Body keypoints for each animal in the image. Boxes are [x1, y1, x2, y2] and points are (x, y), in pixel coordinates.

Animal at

* * *

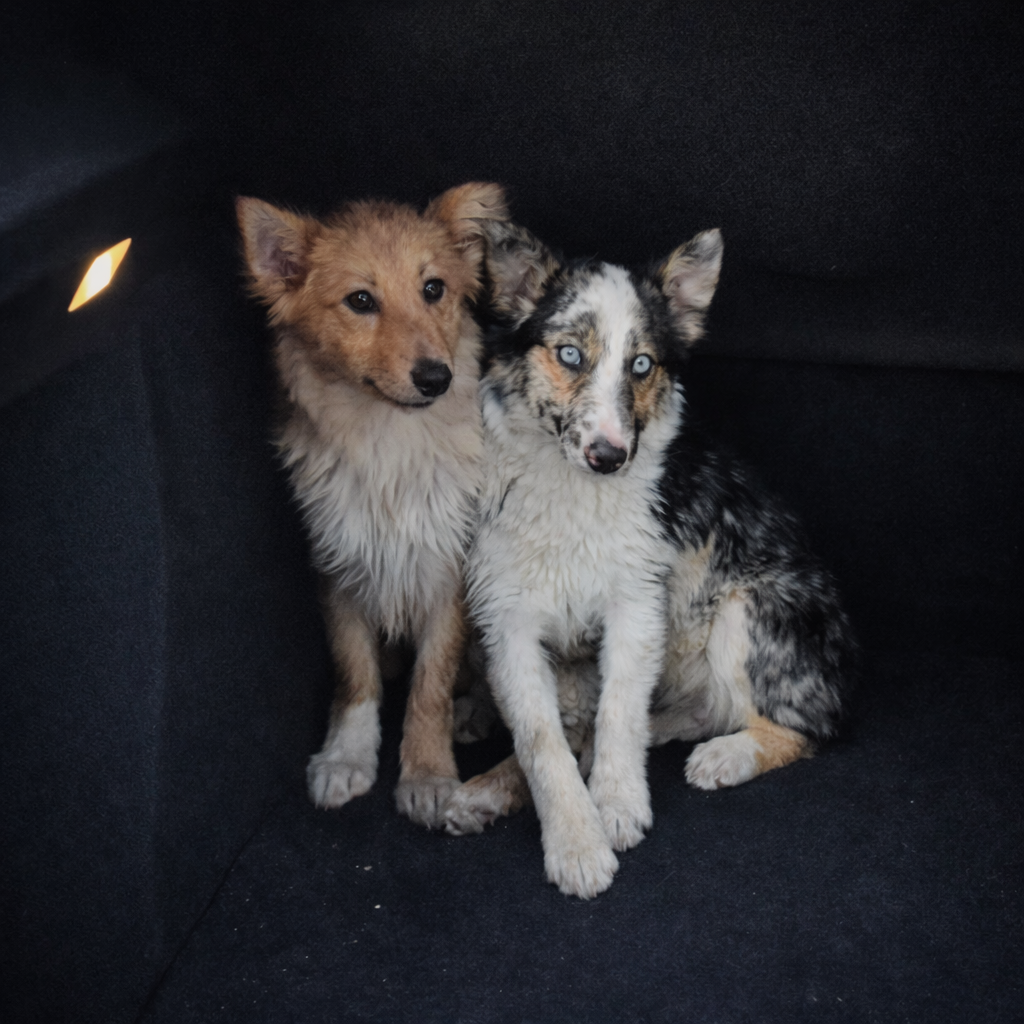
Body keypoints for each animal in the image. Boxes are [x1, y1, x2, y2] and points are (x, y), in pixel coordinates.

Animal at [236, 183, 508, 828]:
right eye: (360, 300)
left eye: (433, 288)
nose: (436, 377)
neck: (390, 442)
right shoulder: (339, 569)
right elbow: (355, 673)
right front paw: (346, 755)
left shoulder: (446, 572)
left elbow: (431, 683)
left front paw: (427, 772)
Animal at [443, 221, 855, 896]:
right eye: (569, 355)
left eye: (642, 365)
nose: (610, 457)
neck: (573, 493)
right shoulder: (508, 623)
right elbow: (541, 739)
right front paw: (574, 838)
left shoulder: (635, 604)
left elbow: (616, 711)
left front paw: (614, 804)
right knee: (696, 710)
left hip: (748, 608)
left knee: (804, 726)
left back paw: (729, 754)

Activity. Within the data above, the span starting at the line containing "right eye: (360, 300)" and ending at the line containing "right front paw: (574, 838)" is to be retyped exactly, with no other lines.

Your solution.
right eye: (360, 300)
left eye: (433, 288)
nose: (436, 377)
neck: (390, 442)
right shoulder: (339, 569)
right elbow: (355, 673)
right front paw: (346, 755)
left shoulder: (446, 572)
left elbow: (431, 683)
left front paw: (427, 772)
Animal at [443, 221, 855, 896]:
right eye: (569, 355)
left eye: (642, 365)
nose: (610, 457)
neck: (573, 493)
right shoulder: (508, 623)
right elbow: (541, 739)
right front paw: (574, 838)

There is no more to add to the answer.